Lo ha detto il presidente della Comunità ebraica di Halle, Max Privorozki, secondo quanto riporta il sito di Der Spiegel, spiegando che quando sono stati uditi gli spari è stata interrotta una funzione religiosa.

Vittime e feriti
Secondo gli ultimi aggiornamenti, una delle vittime degli spari «giace, coperta, di fronte a una sinagoga del centro della città»: lo scrive l’agenzia Dpa precisando che il corpo, coperto da un telo blù, è a «circa 30 metri» dal luogo di culto.

Nell’attacco ci sono stati anche almeno due feriti: «un paziente ha ferite da colpi di arma da fuoco e viene operato», ha detto il portavoce della clinica dell’ospedale universitario di Halle, Jens Mueller, alla Dpa senza precisare se si tratti di uomini o donne.

I morti e i feriti degli attacchi non sono ebrei: lo ha dichiarato il rabbino della Comunità ebraica di Halle, citato dal sito del quotidiano Frankfurter Allgemeine Zeitung (Faz).

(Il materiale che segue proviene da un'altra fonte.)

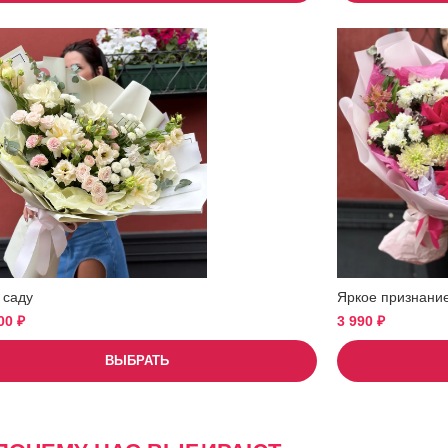
 саду
Яркое признани
900
₽
3 990
₽
ВЫБРАТЬ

Citando la polizia, la Faz conferma che una delle vittime è una donna ed è stata uccisa «nella Humboldtstrasse, nei pressi del cimitero» ebraico (contiguo alla sinagoga) mentre l’uomo è morto «in un fast food» (il ristorante di kebab distante circa 500 metri dal luogo di culto ebraico).

Secondo attacco
«Una bomba a mano è stata inoltre lanciata al cimitero ebraico», ha scritto il sito del quotidiano tedesco Bild, il quale ha riferito che ci sarebbe stato anche «uno scontro a fuoco» a Wiedersdorf, nei pressi di Halle.

L’esplosione di «colpi» anche in una località nei pressi di Halle è stata confermata dalla polizia tedesca precisando che si tratta di Landsberg, centro situato «circa 15 chilometri» a est dalla città della Sassonia-Anhalt. Lo riferisce l’agenzia tedesca Dpa aggiungendo che una portavoce della polizia di Halle non ha voluto fornire altri dettagli.

Nel frattempo «la stazione centrale di Halle è chiusa», hanno annunciato in un tweet le Ferrovie tedesche.

Per le comunità di estrema destra il killer è un «santo»
L’attacco «non è stato ancora rivendicato da alcun gruppo, ma le comunità online di estrema destra l’hanno già fatto proprio e chiamano l’ignoto sparatore «santo». Lo scrive su Twitter Rita Katz, direttrice di Site, un sito di monitoraggio dell’estremismo sul web, ricordando che lo stesso epiteto fu da loro rivolto a Brenton Tarrant, il terrorista di estrema destra autore del massacro nelle moschee di Christchurch, in Nuova Zelanda.